Per ristabilire la verità sul Monte e sulla Fondazione ci vorranno anni, ma bisogna pur iniziare. Lo spunto ce lo fornisce un articolo del Corriere della Sera che mette in luce, se mai ce ne fosse stato bisogno, gli errori compiuti dalla Fondazione, dal presidente Gabriello Mancini in primis, ma anche da parte una buona parte dell’organo di gestione. Nell’ articolo di oggi si sostengono cose gravissime:
1. i sindaci revisori della Fondazione erano contrari alla totale
sottoscrizione dell’aumento di capitale e non sono stati ascoltati.
2. Anche il direttore Parlangeli era contrario ed è stato allontanato.
3. È stato sottoscritto l’aumento di capitale su indicazione del Comune.
Partendo dall’ultima affermazione, il signor Gabriello Mancini deve andarsene, perché in base all’autonomia statutaria (sancita da due sentenze della Corte Costituzionale), egli deve fare gli interessi dell’Ente che presiede e non essere accondiscendente. Non risulta che il Comune fosse l’ente a cui Mancini doveva dar conto. L’ultimo documento (quello prima delle nomine) non parla volutamente più di maggioranza o 51% ma di INDIPENDENZA STRATEGICA e di eccessiva concentrazione patrimoniale chiedendo addirittura la diversificazione. L’aumento di capitale si svolge in piena campagna elettorale e forse più che dal sindaco uscente gli input giungevano da quello subentrato che in occasioni pubbliche aveva esternato la necessità di mantenere il 51%. Insomma, l’autonomia tanto decantata rasenta il ridicolo.
Parlangeli viene cacciato per aver detto le stesse cose dei sindaci revisori ad elezioni amministrative avvenute, la mattina del 2 luglio, tanto per non dare nell’occhio, quindi Mancini e l’organo gestionale sono talmente d’accordo nel sottoscrivere lo scellerato aumento di capitale da liberarsi alla chetichella di un provveditore divenuto troppo scomodo. Il nuovo consiglio comunale nel settembre 2011 approva una mozione sulla Fondazione che loda la sottoscrizione dell’aumento di capitale da parte della Fondazione.
Le date sono fatti e non possono essere stravolti.
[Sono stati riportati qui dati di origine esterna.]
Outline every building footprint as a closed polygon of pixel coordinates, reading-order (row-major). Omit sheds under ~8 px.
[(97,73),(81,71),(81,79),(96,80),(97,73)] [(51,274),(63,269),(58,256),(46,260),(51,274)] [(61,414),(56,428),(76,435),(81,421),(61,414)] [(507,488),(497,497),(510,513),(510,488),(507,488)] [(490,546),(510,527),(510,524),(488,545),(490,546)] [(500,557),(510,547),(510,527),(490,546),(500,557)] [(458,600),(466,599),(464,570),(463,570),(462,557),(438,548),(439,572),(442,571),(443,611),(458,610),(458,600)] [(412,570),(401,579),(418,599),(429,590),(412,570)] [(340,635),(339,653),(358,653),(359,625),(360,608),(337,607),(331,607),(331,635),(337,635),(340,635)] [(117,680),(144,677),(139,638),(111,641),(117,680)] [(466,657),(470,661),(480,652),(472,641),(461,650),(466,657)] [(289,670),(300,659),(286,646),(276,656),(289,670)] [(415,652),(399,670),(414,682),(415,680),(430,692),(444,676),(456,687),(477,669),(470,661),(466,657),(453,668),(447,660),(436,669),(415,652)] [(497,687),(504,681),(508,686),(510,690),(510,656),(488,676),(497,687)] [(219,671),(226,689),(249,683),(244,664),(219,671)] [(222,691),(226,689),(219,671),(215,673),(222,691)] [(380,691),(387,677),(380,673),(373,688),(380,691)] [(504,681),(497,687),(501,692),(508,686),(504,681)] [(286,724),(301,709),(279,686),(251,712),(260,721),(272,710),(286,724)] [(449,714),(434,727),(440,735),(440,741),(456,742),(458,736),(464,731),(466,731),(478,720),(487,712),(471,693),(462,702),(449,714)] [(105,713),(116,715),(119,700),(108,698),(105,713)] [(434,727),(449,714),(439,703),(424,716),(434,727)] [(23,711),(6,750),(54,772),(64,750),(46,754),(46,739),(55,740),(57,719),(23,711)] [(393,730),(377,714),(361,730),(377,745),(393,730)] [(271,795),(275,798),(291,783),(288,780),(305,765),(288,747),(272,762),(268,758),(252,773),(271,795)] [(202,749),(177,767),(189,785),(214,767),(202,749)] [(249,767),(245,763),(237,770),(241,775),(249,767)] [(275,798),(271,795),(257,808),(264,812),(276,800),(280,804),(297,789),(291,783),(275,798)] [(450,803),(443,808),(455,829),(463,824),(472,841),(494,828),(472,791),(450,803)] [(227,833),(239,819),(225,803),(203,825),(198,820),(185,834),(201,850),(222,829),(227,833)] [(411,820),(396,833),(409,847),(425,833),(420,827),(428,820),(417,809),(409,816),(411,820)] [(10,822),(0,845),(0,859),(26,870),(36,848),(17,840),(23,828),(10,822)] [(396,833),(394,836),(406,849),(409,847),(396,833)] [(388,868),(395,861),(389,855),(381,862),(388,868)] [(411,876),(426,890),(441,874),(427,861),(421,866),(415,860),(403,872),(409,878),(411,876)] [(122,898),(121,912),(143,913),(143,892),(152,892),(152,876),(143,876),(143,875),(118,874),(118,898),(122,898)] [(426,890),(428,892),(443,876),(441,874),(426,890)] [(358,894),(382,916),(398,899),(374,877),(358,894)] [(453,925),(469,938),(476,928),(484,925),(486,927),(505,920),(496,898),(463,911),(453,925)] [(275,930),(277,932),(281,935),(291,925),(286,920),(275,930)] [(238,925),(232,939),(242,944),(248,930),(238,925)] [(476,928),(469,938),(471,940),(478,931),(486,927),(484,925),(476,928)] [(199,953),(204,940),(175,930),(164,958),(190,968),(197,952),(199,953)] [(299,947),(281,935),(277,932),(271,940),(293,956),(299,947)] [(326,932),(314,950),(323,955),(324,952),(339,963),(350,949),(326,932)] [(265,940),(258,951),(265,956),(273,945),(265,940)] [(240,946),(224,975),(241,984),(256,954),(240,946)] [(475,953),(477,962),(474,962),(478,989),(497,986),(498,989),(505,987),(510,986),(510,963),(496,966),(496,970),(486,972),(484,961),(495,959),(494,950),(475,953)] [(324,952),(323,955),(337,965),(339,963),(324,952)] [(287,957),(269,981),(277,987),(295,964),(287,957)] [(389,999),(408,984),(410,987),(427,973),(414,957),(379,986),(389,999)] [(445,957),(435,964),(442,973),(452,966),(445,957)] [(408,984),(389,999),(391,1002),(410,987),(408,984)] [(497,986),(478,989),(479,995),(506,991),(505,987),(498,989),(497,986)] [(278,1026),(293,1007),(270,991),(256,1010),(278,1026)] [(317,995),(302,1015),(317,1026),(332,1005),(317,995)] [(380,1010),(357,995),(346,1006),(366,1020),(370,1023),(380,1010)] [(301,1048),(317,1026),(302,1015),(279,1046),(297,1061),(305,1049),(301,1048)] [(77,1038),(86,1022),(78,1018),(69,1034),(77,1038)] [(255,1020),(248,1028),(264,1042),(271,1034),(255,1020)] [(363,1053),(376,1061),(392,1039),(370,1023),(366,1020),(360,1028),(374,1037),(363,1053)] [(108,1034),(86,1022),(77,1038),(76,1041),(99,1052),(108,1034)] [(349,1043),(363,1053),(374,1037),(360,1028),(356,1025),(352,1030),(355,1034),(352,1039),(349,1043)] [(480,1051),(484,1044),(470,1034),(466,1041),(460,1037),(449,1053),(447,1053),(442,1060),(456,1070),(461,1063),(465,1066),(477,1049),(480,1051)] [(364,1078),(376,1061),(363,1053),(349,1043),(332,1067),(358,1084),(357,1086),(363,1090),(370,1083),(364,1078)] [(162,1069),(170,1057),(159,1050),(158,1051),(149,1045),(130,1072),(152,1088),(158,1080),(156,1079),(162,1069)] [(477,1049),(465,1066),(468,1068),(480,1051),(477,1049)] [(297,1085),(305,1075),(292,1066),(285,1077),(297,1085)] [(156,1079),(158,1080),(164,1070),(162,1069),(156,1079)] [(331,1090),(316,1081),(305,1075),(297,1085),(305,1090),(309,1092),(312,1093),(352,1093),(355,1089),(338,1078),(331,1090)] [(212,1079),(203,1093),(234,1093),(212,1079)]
Dalla vicenda emerge la totale inconsistenza del presidente della Fondazione e dell’Organo di Gestione che già da tempo avrebbero dovuto dimettersi, per non aver rispettato le indicazioni degli enti nominanti, per non aver rispettato le indicazioni dei loro stessi organi di controllo, tenendo poi un atteggiamento completamento supino e subalterno rispetto alla banca e non esercitando mai il ruolo di azionista di riferimento, concedendo deleghe in bianco e spogliandosi di poteri prima ad essa attribuiti. Oggi, che non conta assolutamente nulla, il permanere in quella posizione rappresenta solo il tentativo di prendersi gli ultimi emolumenti prima che cali il sipario.